--- Excerpt provided Enclosed Below ---

Compare the bag of words in two document and find the matching word and their frequency in second document

Question

I have calculated the bag of words for 'yelp.csv', 'yelpp.csv', 'yelpn.csv' and created the matrix of individuals dataset's word frequency. Now, I want to compare the bag of words of yelp with yelpn and check how many words in yelp appears in yelpn and their frequency and store it in a variable as matrix, then same for yelpp. The yelp contains both the positive and negative. yelpp, only the positive and yelpn, only the negative. can anyone complete the code? i donno whether this code is relevant,i hope so.

getwd()
setwd("/Users/ash/RProjects/exc")
getwd()
df <- read.csv("yelp.CSV",header = TRUE,quote="\"",stringsAsFactors= TRUE,
           strip.white = TRUE)
df
dfd<-as.character(df[,2])
dfd
df2<-as.character(df[,1])
df2
words <- readLines(system.file("stopwords", "english.dat",
                           package = "tm"))
s<-remove_stopwords(dfd, words, lines = TRUE)
s
print(paste("****Stopwords are removed successfully****"))
n<-removeNumbers(s)
n
t<-removePunctuation(n, preserve_intra_word_dashes = FALSE)
t

#pos
dfp <- read.csv("yelpp.CSV",header = TRUE,quote="\"",stringsAsFactors= TRUE,
           strip.white = TRUE)
dfp
dfdp<-as.character(dfp[,2])
dfdp
df2p<-as.character(dfp[,1])
df2p
wordsp <- readLines(system.file("stopwords", "english.dat",
                           package = "tm"))
sp<-remove_stopwords(dfdp, words, lines = TRUE)
sp
print(paste("****Stopwords are removed successfully****"))
np<-removeNumbers(sp)
np
tp<-removePunctuation(np, preserve_intra_word_dashes = FALSE)
tp

#neg
dfn <- read.csv("yelpn.CSV",header = TRUE,quote="\"",stringsAsFactors=   TRUE,
           strip.white = TRUE)
dfn
dfdn<-as.character(dfn[,2])
dfdn
df2n<-as.character(dfn[,1])
df2n
wordsn <- readLines(system.file("stopwords", "english.dat",
                           package = "tm"))
sn<-remove_stopwords(dfdn, words, lines = TRUE)
sn
print(paste("****Stopwords are removed successfully****"))
nn<-removeNumbers(sn)
nn
tn<-removePunctuation(nn, preserve_intra_word_dashes = FALSE)
tn



#bag
b<-bag_o_words(t, apostrophe.remove = TRUE)
b
b.mat = as.matrix(b)
b.mat
bp<-bag_o_words(tp, apostrophe.remove = TRUE)
bp
bp.mat = as.matrix(bp)
bp.mat
bn<-bag_o_words(tn, apostrophe.remove = TRUE)
bn
bn.mat = as.matrix(bn)
bn.mat

#frequent terms
frequent_terms <- freq_terms(b.mat, 2000)
frequent_terms
frequent_termsp <- freq_terms(tp, 2000)
frequent_termsp
frequent_termsn <- freq_terms(tn, 2000)

--- End of Enclosed Excerpt provided ---
--- Dataset records Enclosed Below ---

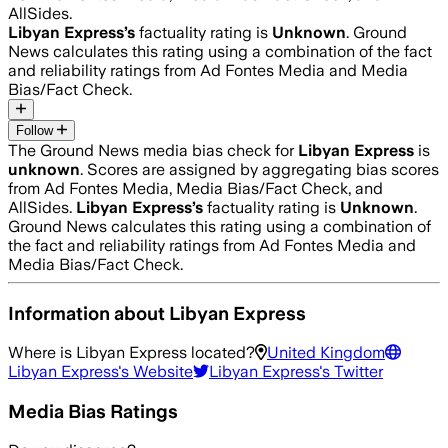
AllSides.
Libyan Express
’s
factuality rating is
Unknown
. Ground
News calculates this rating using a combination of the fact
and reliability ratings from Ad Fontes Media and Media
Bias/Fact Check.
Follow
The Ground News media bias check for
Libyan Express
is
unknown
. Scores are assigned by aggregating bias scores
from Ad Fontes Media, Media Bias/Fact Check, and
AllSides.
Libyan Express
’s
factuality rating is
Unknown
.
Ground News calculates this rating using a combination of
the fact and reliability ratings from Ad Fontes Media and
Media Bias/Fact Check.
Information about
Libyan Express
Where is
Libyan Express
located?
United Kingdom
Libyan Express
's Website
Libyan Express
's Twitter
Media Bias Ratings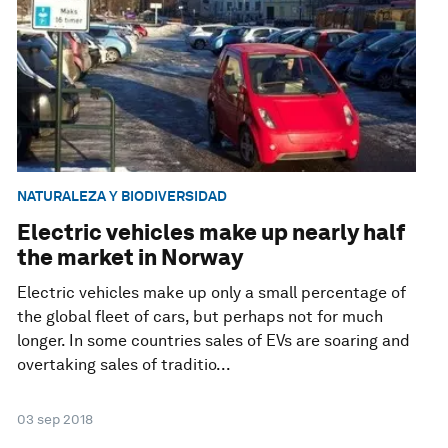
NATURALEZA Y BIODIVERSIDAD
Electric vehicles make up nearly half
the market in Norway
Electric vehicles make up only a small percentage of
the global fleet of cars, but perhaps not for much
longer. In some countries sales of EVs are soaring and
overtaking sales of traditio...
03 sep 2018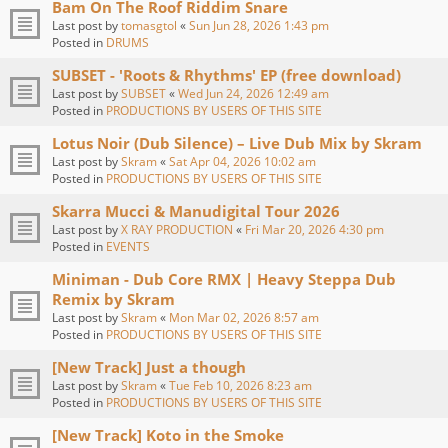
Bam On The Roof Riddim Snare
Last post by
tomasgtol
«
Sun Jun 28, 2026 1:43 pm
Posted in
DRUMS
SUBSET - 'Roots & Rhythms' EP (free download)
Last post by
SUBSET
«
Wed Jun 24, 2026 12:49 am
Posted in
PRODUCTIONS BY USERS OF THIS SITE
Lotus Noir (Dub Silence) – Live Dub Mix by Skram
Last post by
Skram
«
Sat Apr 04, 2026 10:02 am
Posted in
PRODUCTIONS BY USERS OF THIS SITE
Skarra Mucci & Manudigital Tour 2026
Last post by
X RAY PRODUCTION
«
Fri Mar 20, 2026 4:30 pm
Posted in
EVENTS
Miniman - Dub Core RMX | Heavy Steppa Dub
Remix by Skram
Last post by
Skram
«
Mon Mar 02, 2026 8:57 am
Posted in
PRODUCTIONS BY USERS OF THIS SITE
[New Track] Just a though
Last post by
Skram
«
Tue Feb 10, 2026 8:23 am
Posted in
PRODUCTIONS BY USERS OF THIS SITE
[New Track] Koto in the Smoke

--- End of Enclosed Dataset records ---
--- Dataset records Enclosed Below ---

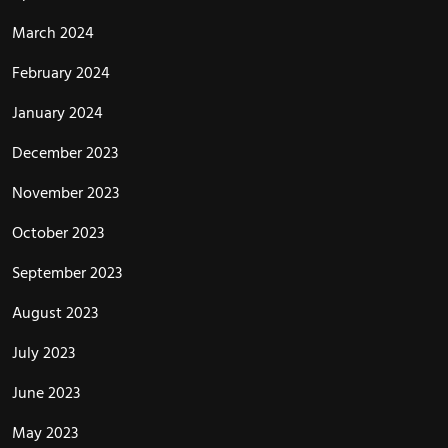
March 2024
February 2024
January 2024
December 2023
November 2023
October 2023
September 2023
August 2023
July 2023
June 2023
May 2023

--- End of Enclosed Dataset records ---

## Check your understanding
**a.** In the forum question about comparing bags of words, which file holds only the negative reviews?
**b.** Repeat the part of the forum question about comparing bags of words from "I have calculated" up to and including "dfd<-as.character(df[,2])".
**c.** Carry on the forum question about comparing bags of words from the point where it stops.

## Answers by task
**a.** yelpn.csv

**b.**
I have calculated the bag of words for 'yelp.csv', 'yelpp.csv', 'yelpn.csv' and created the matrix of individuals dataset's word frequency. Now, I want to compare the bag of words of yelp with yelpn and check how many words in yelp appears in yelpn and their frequency and store it in a variable as matrix, then same for yelpp. The yelp contains both the positive and negative. yelpp, only the positive and yelpn, only the negative. can anyone complete the code? i donno whether this code is relevant,i hope so.

getwd()
setwd("/Users/ash/RProjects/exc")
getwd()
df <- read.csv("yelp.CSV",header = TRUE,quote="\"",stringsAsFactors= TRUE,
           strip.white = TRUE)
df
dfd<-as.character(df[,2])

**c.**
frequent_termsn

after creating corpus for every file, use `tm` package, get a list of frequent terms using `findFreqTerms(...)` and then compare these _frequent terms_ of yelp*.csv using `findAssocs(...)` — parth, Aug 21 '17 at 09:39
@parth can u give me an example of findAssocs() . assume findfreqterm() variables for all three corpuses as o,p,q and corpusus c1, c2, c3. when i use the corlimit in findassocs(), it gives a terms associated with it.but, i need the exact word that is repeated in yelp*.csv and its frequency of repitition in whole numbers. — Ash, Aug 23 '17 at 13:43
what i meant is that _frequent terms_ in corpuses might have a higher chances of similarity if two corpuses are similar, will share an example soon — parth, Aug 24 '17 at 06:03

score 2 · Accepted Answer · answered Aug 24 '17 at 07:07

I'm taking text for example corpuses from wiki Text mining. Using tm package and findFreqTerms,agrep function are main points in this approach.

agrep

Searches for approximate matches to pattern (the first argument) within each element of the string x (the second argument) using the generalized Levenshtein edit distance (the minimal possibly weighted number of insertions, deletions and substitutions needed to transform one string into another).

Approach Steps :

texts -> corpuses -> data cleaning -> findfreqterms -> compare with other term doc matrix

library(tm)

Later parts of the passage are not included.